Which lines of the entries below run from the one holding "nose: (483, 177)" to the one holding "right hip: (670, 353)", inclusive? Set down exactly those lines and no others.

Task material.
== == ==

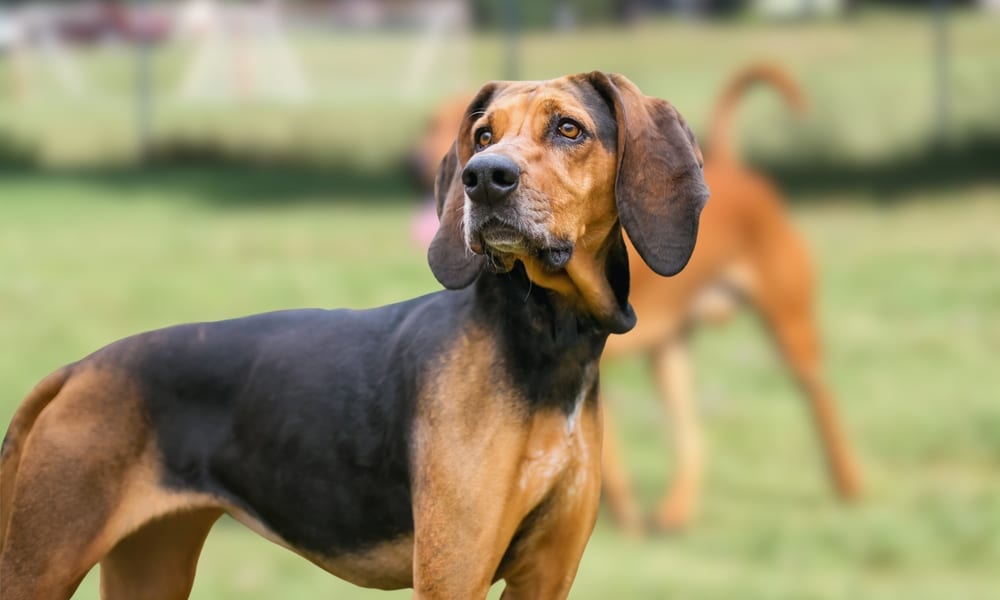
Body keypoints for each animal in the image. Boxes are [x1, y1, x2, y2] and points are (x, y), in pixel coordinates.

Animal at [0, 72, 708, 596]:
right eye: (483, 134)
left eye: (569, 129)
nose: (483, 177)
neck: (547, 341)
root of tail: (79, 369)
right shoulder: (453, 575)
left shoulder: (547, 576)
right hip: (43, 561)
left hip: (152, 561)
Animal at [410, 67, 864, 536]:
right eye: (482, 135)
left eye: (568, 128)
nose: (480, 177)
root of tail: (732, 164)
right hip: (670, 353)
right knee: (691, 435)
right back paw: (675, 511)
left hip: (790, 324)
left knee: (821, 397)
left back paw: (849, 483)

== == ==

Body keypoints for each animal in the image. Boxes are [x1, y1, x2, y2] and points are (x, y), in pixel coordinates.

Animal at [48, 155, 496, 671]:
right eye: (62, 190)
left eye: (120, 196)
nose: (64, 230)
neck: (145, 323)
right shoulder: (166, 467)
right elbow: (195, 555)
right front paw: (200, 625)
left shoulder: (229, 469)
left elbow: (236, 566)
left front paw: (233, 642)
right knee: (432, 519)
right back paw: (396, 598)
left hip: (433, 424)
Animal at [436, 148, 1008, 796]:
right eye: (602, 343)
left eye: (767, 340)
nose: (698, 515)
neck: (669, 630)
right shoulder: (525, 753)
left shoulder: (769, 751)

== == ==

The completed task.
nose: (483, 177)
neck: (547, 341)
root of tail: (79, 369)
right shoulder: (453, 575)
left shoulder: (547, 576)
right hip: (43, 561)
left hip: (152, 561)
Animal at [410, 67, 864, 536]:
right eye: (482, 135)
left eye: (568, 128)
nose: (480, 177)
root of tail: (732, 164)
right hip: (670, 353)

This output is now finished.